» TASK STATEMENT
The listing below should be written out word for word, with its pictures removed.

» DATA SHOWN
------------------------------------------------------------------------
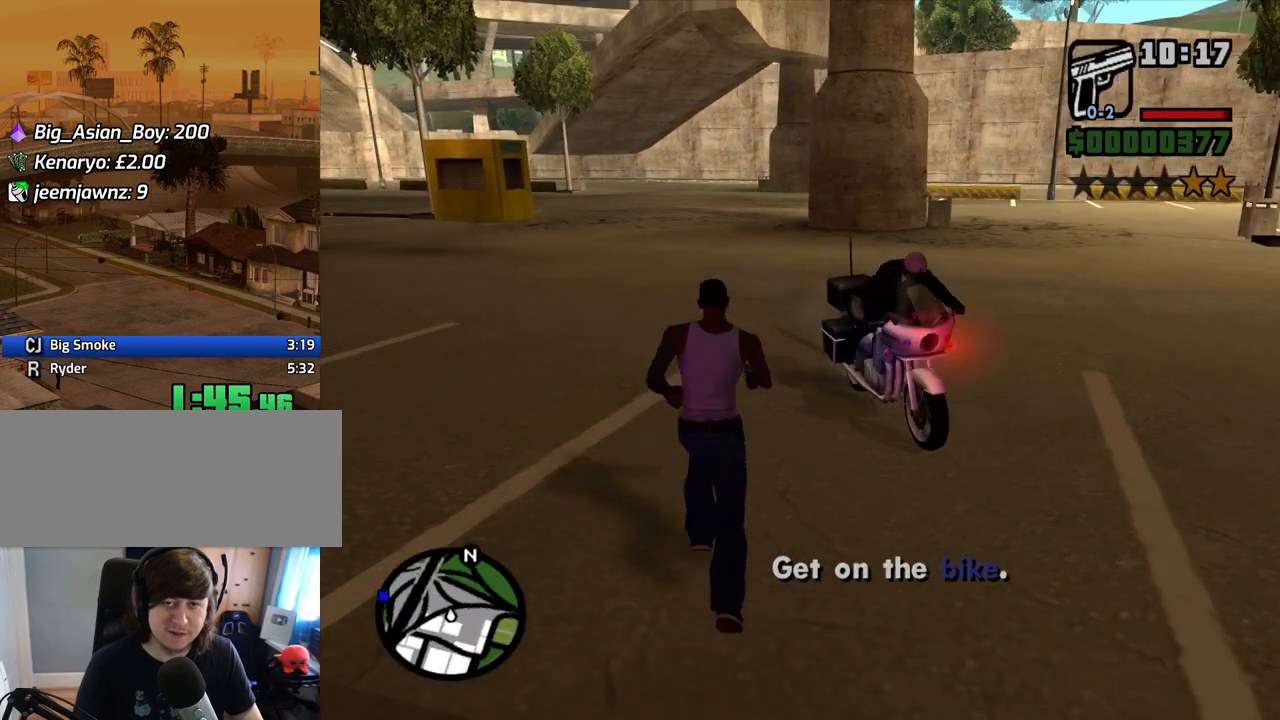
{"keys": [], "mouse": ["right"], "events": [[117, "d", "down"], [201, "d", "up"], [201, "w", "down"], [352, "w", "up"]]}
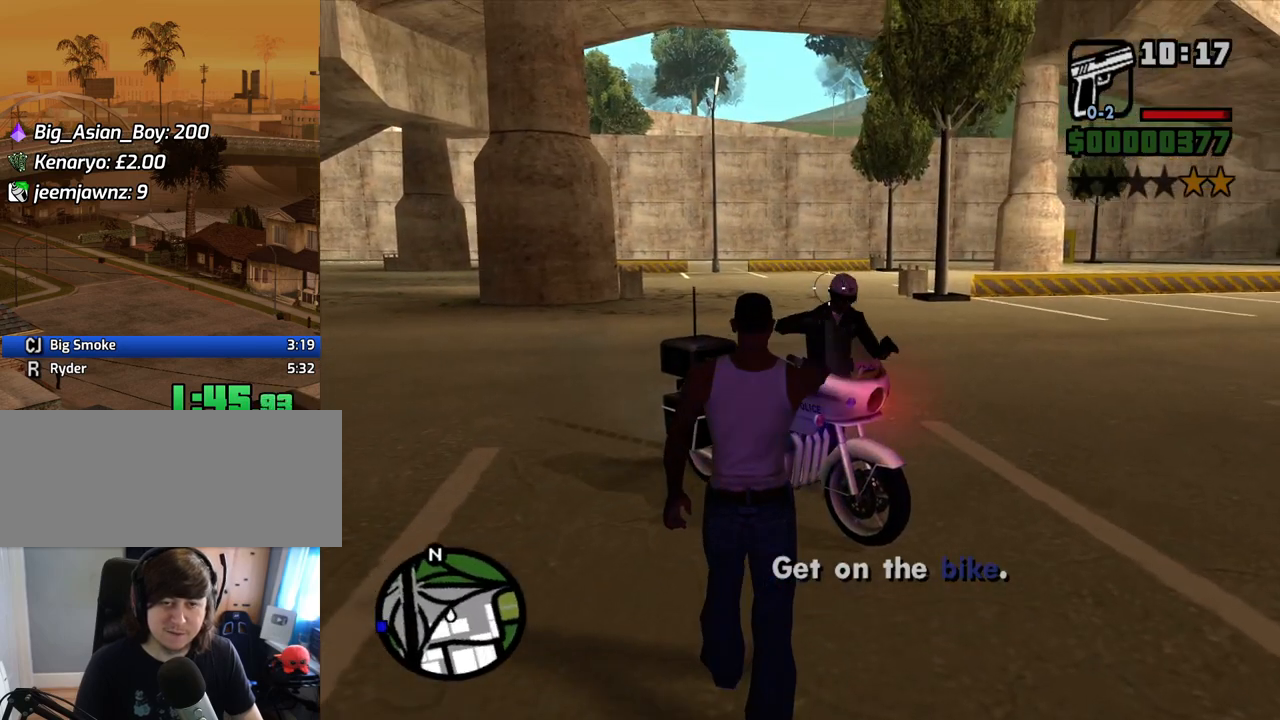
{"keys": [], "mouse": ["left", "right"], "events": [[419, "mouse_left", "down"]]}
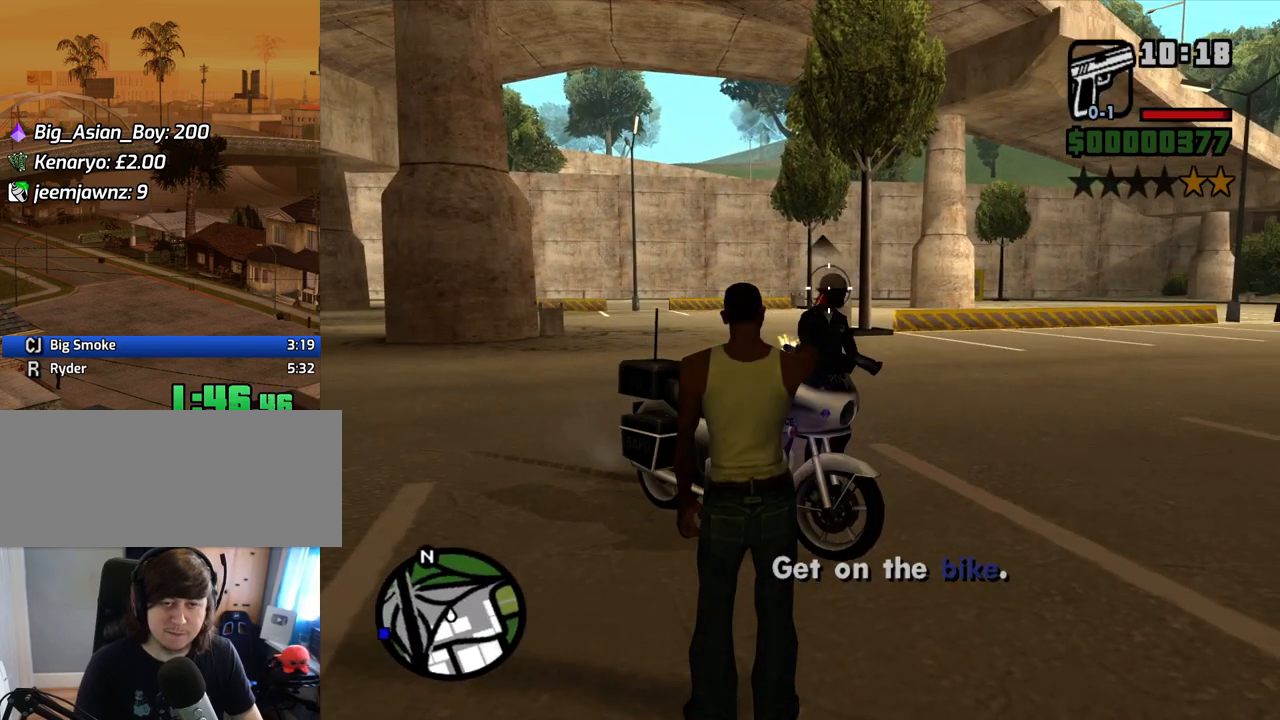
{"keys": ["d", "w"], "mouse": [], "events": [[100, "mouse_left", "up"], [134, "d", "down"], [134, "mouse_right", "up"], [134, "w", "down"]]}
------------------------------------------------------------------------
» RESULT FOR THIS TASK
{"keys": [], "mouse": ["right"], "events": [[117, "d", "down"], [201, "d", "up"], [201, "w", "down"], [352, "w", "up"]]}
{"keys": [], "mouse": ["left", "right"], "events": [[419, "mouse_left", "down"]]}
{"keys": ["d", "w"], "mouse": [], "events": [[100, "mouse_left", "up"], [134, "d", "down"], [134, "mouse_right", "up"], [134, "w", "down"]]}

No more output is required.